— Problem description —
Your task is to return all of the records exactly, minus any images.
========================
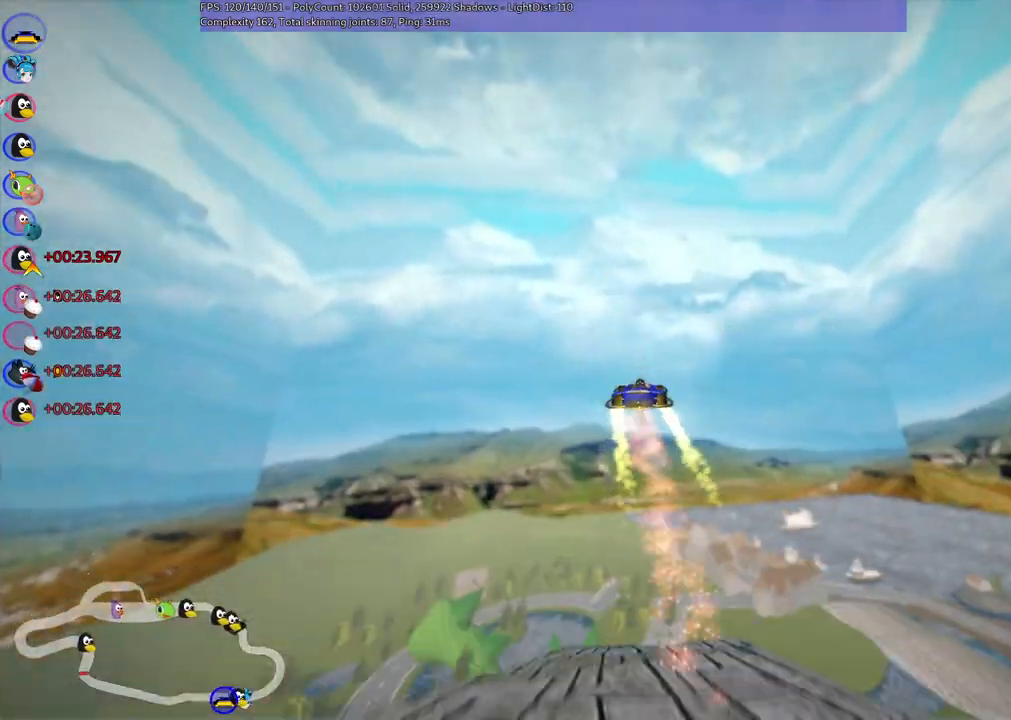
{"keys": ["up"], "events": [[200, "m", "up"], [300, "right", "up"]]}
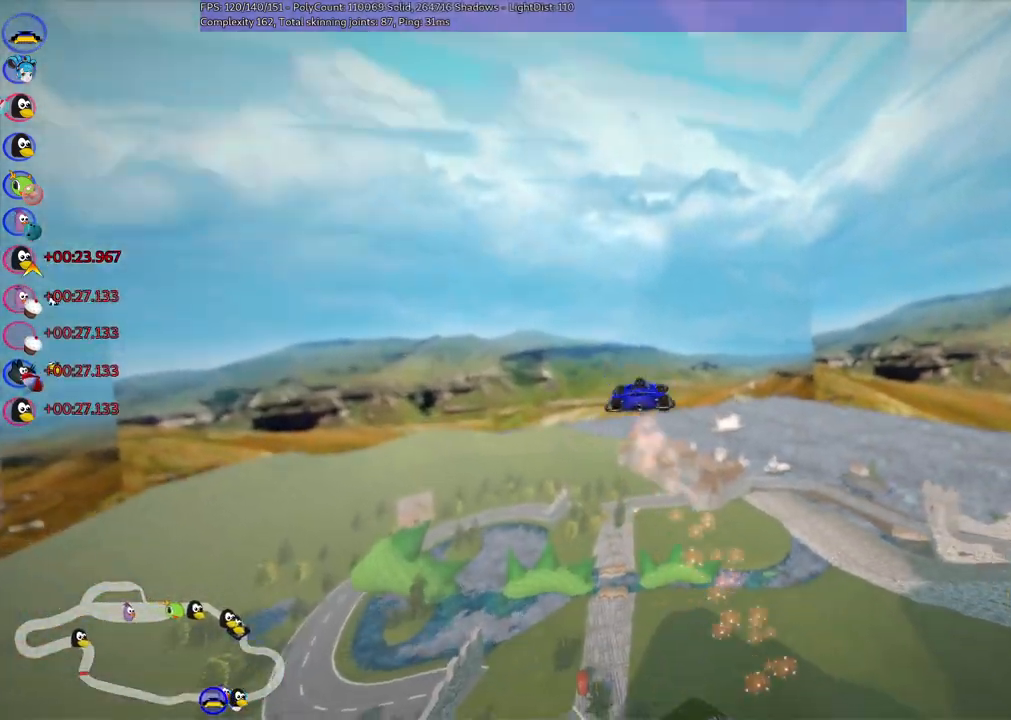
{"keys": ["up"], "events": []}
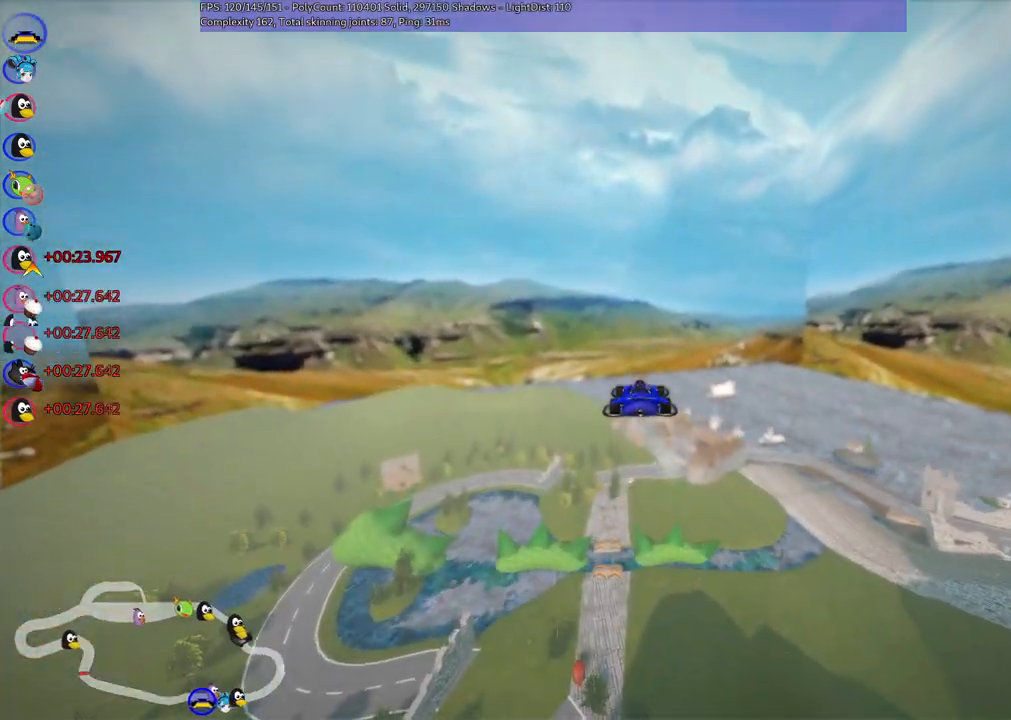
{"keys": ["m", "right", "up"], "events": [[133, "m", "down"], [133, "right", "down"]]}
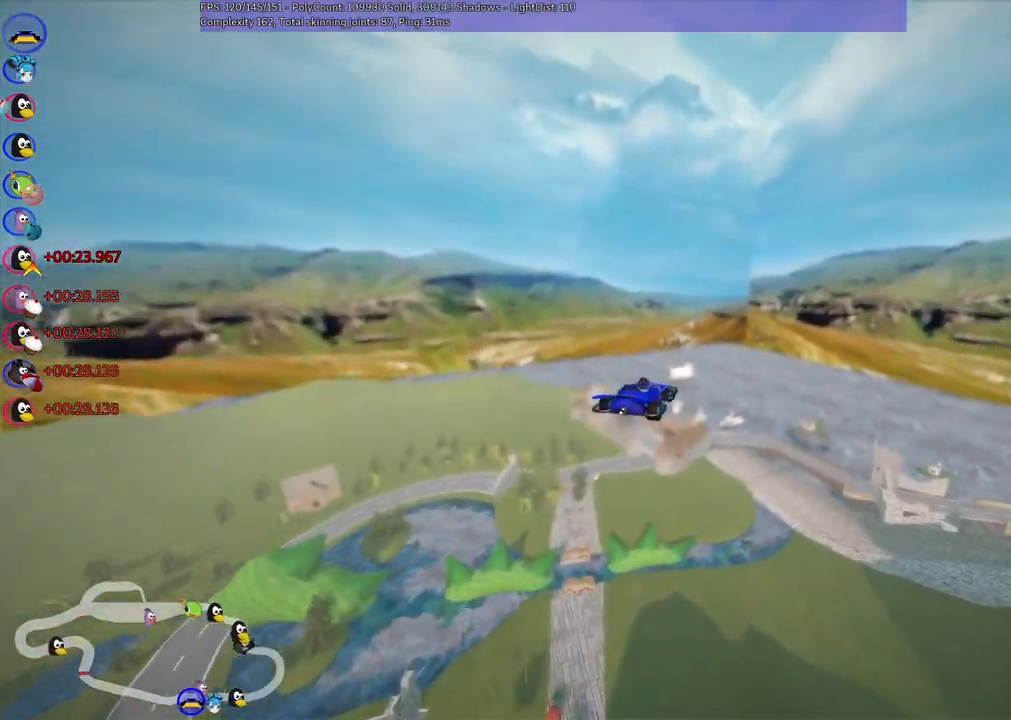
{"keys": ["m", "right", "up"], "events": []}
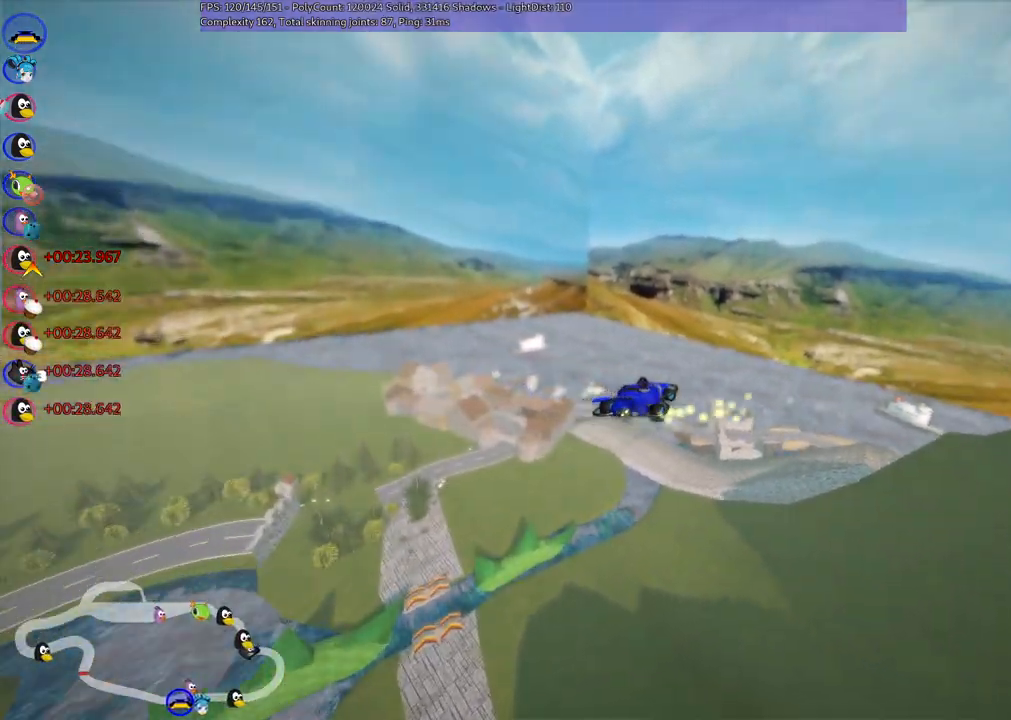
{"keys": ["m", "right", "up"], "events": []}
========================
— Response box —
{"keys": ["up"], "events": [[200, "m", "up"], [300, "right", "up"]]}
{"keys": ["up"], "events": []}
{"keys": ["m", "right", "up"], "events": [[133, "m", "down"], [133, "right", "down"]]}
{"keys": ["m", "right", "up"], "events": []}
{"keys": ["m", "right", "up"], "events": []}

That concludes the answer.